The admission, made at a House oversight hearing examining immigrant vetting in the wake of major terror attacks, drew a sharp rebuke from the committee chairman.
“You don’t have a clue do you?” Rep. Jason Chaffetz, R-Utah, told Michele Thoren Bond, assistant secretary for the Bureau of Consular Affairs.
Bond initially said the U.S. has revoked more than 122,000 visas since 2001, including 9,500 because of the threat of terrorism.
But Chaffetz quickly pried at that stat, pressing the witness about the present location of those individuals.
"I don't know," she said.
The startling admission came as members of the committee pressed administration officials on what safeguards are in place to reduce the risk from would-be extremists.

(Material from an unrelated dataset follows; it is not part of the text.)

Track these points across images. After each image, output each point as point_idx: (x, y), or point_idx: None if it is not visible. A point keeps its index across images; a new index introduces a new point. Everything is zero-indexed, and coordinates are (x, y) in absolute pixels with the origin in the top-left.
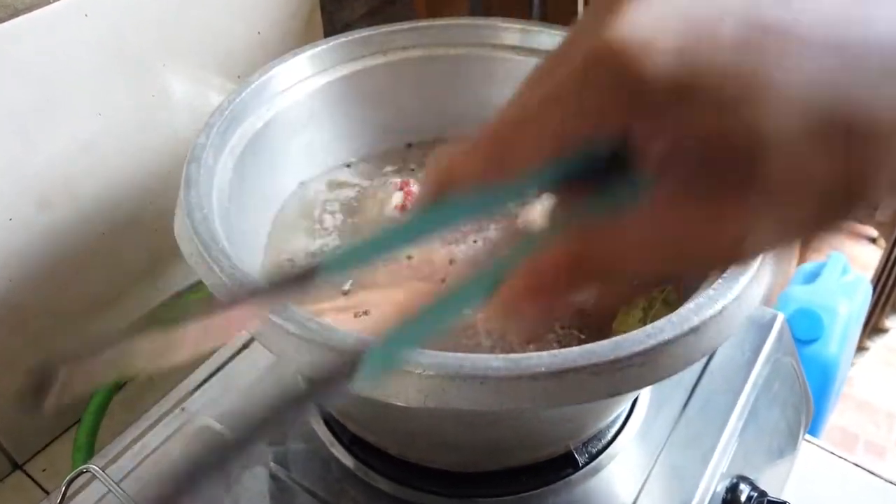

At issue is how closely the U.S. government examines the background of people seeking entry to the country, including reviews of their social media postings.
Leon Rodriguez, director of U.S. Citizenship and Immigration Services, told committee members that such checks aren't being done in an abundant manner, and he was not specific about when or how it would occur.
Lawmakers are trying to ascertain which safeguards are in place to ensure that extremists are not exploiting a variety of legal paths to travel to the United States.
One of the San Bernardino, Calif., shooters came to the U.S. on a K-1 fiancee visa last year despite the fact that the FBI believed she was already radicalized.
Tashfeen Malik came to the U.S. on a K-1 fiance visa in July 2014 and passed multiple background checks and at least two in-person interviews, one in Pakistan and another after she married Syed Farook. FBI Director James Comey has said Malik and Farook communicated privately online about jihad and martyrdom before they married.
Lawmakers at times angrily pressed officials on why even public social media wouldn't routinely be looked at for vetting those trying to enter the country.
"If half the employers are doing it in the United States of America, if colleges are doing it for students, why wouldn't Homeland Security do it?" said Rep. Stephen Lynch, D-Mass. "We don't even look at their public stuff, that's what kills me."